How Does Fatigued Driving Affect Safety? (PDF)
Driving can so easily become part of your daily routine that you can go on autopilot and drive while tired, putting yourself and others at risk. Like with drunk driving, fatigue affects your ability to make good decisions which can lead to accidents. If this happens to you, you may be entitled to compensation, in which case it could be beneficial to contact a personal injury lawyer. In addition to physical injuries, you may also suffer issues concerning your mental health; anxiety, depression, and post-traumatic stress disorder (PTSD) are all likely possibilities that could influence how you work, play and interact with those around you.
But what does it mean to drive while fatigued?
You don’t have to pull an all-nighter to have fatigued driving. You may not have had a good night’s sleep or might be under the weather. Perhaps you feel emotionally exhausted after dealing with a stressful event. According to the National Highway Traffic Safety Administration (NHTSA), late afternoon is the peak time for drowsy driving crashes due to a natural lull in the body’s rhythm. To put it simply, all types of tiredness can affect your driving ability.
What are the risk factors for falling asleep at the wheel?
Commercial drivers must follow hours-of-service regulations to avoid fatigued driving. According to the Federal Motor Carrier Safety Administration (FMCSA), those carrying passengers can drive no more than 10 hours at a time, and those transporting property may drive 11. Anyone getting behind the wheel should use good judgment; something as common as taking an allergy medication could lead to drowsy driving. The National Highway Traffic Safety Administration notes that teens are especially prone to fatigue, making them particularly vulnerable in this regard.
The Centers for Disease Control and Prevention (CDC) highlights several people more at risk for drowsy driving, including:
- Commercial truck drivers
- Bus drivers
- Drivers who work the graveyard shift
- Drivers at the end of long shifts
- Drivers with sleep disorders
- Drivers on medications that cause drowsiness
How can you tell if you’re driving fatigued?
At 55 miles per hour, a car can cover up to 100 yards in as little as four seconds. This means that, in such a short time frame, there can be a plethora of dangerous scenarios on the road ahead, such as another vehicle turning into your path, an animal running across the roadway, or vehicles slowing down unexpectedly. To stay safe and prevent potentially catastrophic accidents from occurring, it is crucial for drivers to take note of their own exhaustion levels and know when it is appropriate to rest before getting back behind the wheel. The CDC and NHTSA recommend:
Paying attention to signals.
If a motorist drives over the rumble strip and it jolts them back into alertness, they should take a break.
Watching out for microsleeps.

============

● Actions to take
A) Decide whether each of the following statements agrees with the passage on fatigued driving, and give for each a yes or no with the deciding words of the passage quoted exactly: (i) The NHTSA names late afternoon as the peak time for drowsy driving crashes. (ii) Under FMCSA rules, drivers carrying passengers may drive up to 11 hours at a time. (iii) Bus drivers are among the people the CDC lists as more at risk for drowsy driving.
B) Print the part of the passage on fatigued driving starting at "Commercial drivers must" and ending at "in this regard.".

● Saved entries
============

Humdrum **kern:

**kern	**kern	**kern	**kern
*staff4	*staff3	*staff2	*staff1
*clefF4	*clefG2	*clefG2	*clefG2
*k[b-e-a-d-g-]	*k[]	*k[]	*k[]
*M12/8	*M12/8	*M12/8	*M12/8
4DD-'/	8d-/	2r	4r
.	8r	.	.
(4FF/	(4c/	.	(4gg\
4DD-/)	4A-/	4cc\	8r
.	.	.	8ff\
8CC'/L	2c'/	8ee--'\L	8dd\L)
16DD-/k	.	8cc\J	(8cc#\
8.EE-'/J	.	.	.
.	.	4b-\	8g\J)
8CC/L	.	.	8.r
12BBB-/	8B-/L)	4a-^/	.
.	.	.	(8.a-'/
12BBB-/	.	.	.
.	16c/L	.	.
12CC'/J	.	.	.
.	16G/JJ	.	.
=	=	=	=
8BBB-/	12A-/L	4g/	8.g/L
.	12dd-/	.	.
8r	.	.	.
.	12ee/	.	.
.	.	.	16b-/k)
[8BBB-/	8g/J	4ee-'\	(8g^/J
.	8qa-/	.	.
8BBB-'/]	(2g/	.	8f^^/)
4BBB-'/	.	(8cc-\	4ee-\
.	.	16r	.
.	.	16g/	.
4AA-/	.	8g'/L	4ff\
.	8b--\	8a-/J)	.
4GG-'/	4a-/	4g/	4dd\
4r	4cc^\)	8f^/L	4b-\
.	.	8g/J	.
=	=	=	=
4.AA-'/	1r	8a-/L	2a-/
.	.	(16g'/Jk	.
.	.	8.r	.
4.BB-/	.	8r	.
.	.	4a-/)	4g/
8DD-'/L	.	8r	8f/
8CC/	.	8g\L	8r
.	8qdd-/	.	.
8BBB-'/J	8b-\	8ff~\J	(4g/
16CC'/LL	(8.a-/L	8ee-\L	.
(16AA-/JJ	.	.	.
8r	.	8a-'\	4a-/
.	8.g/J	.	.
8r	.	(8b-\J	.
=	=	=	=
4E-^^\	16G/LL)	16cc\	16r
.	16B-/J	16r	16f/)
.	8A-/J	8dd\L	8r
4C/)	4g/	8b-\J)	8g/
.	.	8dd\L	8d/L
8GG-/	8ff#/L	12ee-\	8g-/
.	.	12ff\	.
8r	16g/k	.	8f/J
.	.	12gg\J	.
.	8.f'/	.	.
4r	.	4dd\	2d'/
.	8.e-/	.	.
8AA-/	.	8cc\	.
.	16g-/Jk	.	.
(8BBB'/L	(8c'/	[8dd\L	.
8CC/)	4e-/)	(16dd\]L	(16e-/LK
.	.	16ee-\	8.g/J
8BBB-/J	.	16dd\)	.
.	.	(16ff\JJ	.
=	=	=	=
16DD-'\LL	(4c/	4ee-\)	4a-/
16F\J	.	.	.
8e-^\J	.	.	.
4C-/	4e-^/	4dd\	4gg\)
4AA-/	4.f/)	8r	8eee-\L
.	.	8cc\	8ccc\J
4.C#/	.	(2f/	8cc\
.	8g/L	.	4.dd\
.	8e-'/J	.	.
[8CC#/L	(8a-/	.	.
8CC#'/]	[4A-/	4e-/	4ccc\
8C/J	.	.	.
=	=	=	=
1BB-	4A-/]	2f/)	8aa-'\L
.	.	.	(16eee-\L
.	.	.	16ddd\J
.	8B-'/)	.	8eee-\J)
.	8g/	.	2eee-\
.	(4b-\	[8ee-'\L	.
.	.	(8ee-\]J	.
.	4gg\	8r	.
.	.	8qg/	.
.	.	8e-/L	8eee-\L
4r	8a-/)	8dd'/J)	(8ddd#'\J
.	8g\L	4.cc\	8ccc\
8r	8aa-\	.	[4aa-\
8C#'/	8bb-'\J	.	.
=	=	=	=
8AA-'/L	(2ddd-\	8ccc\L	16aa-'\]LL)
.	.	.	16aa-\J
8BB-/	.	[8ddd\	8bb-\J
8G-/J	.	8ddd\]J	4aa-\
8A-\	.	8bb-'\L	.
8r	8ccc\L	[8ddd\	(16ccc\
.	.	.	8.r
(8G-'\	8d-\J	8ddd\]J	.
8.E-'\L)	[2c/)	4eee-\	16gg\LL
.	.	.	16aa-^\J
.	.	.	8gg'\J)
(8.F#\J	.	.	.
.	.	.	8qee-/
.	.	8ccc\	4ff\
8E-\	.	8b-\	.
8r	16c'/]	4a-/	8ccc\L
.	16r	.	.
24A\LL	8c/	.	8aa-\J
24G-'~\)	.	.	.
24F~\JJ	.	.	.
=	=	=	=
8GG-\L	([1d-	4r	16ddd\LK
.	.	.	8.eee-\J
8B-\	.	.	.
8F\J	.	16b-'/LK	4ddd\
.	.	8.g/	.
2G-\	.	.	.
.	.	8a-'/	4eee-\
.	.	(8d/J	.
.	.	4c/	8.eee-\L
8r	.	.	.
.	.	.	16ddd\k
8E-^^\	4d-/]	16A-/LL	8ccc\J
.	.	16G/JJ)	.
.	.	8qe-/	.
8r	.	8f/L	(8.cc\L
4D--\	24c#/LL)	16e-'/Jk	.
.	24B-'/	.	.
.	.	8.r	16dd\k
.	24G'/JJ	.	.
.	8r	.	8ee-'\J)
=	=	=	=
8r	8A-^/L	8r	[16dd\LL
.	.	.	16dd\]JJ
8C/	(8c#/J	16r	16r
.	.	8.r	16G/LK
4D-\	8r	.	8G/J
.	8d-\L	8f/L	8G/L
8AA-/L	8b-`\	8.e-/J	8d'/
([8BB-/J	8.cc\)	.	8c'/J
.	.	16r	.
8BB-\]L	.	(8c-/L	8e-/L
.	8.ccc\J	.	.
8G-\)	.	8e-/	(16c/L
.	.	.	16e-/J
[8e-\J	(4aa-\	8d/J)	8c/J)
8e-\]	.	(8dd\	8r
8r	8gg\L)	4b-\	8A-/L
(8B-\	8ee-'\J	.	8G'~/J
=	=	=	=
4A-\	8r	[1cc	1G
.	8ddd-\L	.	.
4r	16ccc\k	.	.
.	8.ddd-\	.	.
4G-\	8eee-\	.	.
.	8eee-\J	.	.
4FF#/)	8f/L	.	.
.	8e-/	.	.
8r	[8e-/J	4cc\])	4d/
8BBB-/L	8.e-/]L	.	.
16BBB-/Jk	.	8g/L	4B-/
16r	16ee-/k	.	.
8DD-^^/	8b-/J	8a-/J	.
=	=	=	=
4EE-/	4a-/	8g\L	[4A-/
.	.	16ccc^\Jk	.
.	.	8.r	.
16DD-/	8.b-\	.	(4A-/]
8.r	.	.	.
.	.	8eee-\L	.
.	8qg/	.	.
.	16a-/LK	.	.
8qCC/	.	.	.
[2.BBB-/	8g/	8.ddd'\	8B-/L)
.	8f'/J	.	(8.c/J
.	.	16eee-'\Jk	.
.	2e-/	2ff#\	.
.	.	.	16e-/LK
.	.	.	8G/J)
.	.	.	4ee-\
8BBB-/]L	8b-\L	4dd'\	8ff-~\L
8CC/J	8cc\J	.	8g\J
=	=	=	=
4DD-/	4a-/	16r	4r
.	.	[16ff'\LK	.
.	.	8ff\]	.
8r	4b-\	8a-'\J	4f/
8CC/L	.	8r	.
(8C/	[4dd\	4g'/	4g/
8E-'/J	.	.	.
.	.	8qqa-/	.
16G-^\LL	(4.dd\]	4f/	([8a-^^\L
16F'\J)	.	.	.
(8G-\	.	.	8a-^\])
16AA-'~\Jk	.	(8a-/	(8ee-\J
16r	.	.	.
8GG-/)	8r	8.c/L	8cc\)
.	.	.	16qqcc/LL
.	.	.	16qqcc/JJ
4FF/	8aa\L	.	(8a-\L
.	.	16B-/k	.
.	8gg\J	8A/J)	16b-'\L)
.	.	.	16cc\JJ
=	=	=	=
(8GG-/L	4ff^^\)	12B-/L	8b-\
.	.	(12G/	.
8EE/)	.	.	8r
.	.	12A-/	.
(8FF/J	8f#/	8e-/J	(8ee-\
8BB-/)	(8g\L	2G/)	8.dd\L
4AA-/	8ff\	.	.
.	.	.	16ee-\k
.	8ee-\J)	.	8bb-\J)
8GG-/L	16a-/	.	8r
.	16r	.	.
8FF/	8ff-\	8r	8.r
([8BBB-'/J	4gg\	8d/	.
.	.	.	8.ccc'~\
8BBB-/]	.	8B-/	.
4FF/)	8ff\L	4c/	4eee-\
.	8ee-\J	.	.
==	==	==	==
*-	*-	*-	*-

============

● Results of the tasks
A)
(i) Yes: "late afternoon is the peak time for drowsy driving crashes"
(ii) No: "those carrying passengers can drive no more than 10 hours at a time"
(iii) Yes: "Bus drivers"

B)
Commercial drivers must follow hours-of-service regulations to avoid fatigued driving. According to the Federal Motor Carrier Safety Administration (FMCSA), those carrying passengers can drive no more than 10 hours at a time, and those transporting property may drive 11. Anyone getting behind the wheel should use good judgment; something as common as taking an allergy medication could lead to drowsy driving. The National Highway Traffic Safety Administration notes that teens are especially prone to fatigue, making them particularly vulnerable in this regard.